CVE-2026-12167 Weak Port Access Controls (CVSS 7.8, High)
CVE-2026-12167 stems from weak access controls on the driver’s communication port. As a result, low-privileged users can connect to GFAC_Sys_x64.sys. They can then reach functions that should be restricted to trusted processes only.
CVE-2026-12168 Kernel Write Primitive, Privilege Escalation to SYSTEM (CVSS 7.8, High)
CVE-2026-12168 is the most critical of the three. It also scores 7.8 (High). The driver accepts messages from user-space applications. However, it does not properly validate memory addresses before writing.

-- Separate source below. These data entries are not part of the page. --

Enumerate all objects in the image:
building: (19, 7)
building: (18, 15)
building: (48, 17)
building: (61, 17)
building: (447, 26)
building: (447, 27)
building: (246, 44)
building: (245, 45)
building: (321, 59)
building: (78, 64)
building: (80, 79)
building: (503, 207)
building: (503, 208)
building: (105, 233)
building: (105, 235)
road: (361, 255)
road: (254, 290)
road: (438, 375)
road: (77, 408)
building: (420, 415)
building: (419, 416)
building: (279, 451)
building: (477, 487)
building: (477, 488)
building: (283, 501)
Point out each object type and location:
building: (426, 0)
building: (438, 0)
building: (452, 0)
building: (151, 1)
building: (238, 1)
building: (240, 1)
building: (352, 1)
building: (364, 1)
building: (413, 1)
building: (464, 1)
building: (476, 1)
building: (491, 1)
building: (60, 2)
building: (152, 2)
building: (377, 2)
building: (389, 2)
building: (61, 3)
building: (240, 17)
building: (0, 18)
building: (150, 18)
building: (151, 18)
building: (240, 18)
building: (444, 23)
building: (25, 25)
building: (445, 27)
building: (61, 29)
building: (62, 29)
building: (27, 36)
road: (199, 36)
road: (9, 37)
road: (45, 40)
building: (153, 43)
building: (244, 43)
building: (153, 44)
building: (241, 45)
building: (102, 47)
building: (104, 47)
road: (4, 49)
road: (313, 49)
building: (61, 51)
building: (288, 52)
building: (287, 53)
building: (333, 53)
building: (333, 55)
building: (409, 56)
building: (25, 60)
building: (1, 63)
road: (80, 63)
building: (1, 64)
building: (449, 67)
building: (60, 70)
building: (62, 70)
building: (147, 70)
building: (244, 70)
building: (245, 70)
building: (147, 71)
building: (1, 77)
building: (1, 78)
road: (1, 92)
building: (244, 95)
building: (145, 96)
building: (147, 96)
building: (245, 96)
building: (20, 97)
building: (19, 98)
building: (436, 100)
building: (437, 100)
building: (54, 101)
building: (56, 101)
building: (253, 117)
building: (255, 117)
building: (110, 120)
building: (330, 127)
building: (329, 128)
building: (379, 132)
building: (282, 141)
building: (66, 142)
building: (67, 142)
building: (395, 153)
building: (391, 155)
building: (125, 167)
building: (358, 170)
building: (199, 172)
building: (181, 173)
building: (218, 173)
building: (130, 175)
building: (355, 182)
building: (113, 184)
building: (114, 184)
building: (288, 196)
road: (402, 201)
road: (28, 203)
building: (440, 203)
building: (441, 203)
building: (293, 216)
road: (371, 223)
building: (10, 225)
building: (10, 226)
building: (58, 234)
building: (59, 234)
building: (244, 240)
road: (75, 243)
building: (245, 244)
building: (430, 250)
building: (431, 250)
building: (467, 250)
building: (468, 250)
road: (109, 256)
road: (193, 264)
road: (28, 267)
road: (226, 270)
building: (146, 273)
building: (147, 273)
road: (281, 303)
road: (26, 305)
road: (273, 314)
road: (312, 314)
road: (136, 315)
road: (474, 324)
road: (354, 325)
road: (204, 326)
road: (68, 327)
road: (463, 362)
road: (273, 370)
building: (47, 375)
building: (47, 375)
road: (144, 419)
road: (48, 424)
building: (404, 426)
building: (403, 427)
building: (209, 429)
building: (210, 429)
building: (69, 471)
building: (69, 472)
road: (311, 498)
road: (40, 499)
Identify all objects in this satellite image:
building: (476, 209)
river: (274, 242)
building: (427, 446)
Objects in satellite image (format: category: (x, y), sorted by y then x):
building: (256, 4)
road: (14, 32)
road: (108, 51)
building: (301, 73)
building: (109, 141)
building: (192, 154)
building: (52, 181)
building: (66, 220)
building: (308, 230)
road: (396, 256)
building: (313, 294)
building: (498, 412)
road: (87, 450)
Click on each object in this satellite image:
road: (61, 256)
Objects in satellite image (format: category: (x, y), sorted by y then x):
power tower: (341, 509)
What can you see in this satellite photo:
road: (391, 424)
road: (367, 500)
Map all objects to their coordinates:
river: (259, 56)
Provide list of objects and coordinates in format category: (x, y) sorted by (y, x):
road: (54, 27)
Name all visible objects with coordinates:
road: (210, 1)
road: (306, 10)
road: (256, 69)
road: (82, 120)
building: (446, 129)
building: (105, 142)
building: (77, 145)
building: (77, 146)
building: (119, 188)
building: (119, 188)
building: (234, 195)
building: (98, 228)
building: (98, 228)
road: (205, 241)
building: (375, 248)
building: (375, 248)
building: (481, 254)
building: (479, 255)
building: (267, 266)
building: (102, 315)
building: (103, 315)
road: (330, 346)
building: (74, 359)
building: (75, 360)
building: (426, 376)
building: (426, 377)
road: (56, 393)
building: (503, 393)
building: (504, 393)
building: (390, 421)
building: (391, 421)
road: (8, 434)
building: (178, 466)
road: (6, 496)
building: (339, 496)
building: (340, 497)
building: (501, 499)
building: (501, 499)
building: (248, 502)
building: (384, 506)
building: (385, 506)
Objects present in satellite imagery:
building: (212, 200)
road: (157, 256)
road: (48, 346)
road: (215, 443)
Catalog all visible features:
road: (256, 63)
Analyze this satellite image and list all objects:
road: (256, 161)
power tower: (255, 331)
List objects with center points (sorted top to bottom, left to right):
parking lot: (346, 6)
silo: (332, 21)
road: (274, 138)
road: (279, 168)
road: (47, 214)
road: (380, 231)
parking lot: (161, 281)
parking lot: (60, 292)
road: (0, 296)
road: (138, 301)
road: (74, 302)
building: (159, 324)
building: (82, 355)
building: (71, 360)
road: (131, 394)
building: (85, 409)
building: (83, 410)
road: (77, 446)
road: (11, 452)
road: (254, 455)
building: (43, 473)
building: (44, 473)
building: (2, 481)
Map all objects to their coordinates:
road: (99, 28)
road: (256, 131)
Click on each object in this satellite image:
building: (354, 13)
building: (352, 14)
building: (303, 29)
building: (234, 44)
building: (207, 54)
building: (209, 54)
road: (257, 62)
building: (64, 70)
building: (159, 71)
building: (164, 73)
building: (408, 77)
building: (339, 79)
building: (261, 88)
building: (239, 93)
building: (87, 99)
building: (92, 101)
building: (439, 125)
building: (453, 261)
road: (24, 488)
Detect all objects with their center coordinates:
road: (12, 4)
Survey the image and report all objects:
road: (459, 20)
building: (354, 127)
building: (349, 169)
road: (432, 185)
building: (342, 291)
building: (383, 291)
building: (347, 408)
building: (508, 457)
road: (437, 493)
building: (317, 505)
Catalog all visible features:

An attacker can craft a malicious request. That request causes the driver to write arbitrary data into a chosen kernel memory region. That capability allows modification of sensitive Windows structures, including process security tokens. Consequently, an attacker can escalate privileges all the way to SYSTEM level.
Combined Impact and Risk
According to CERT, this combination of flaws is serious. A local attacker can crash the system, gain maximum privileges, or execute unauthorized code. The risk is compounded by the fact that privileged driver functions remain accessible to untrusted users.
No Patch Available, What Users Should Do Now
Researchers were unable to coordinate disclosure with Little Orbit. Until a patch is available, users should restrict local machine access to trusted accounts only. They should also monitor for suspicious requests to GFAC. Where possible, they should uninstall or disable games that rely on the GamersFirst Anti-Cheat driver.
CERT publicly disclosed these vulnerabilities on July 2, 2026.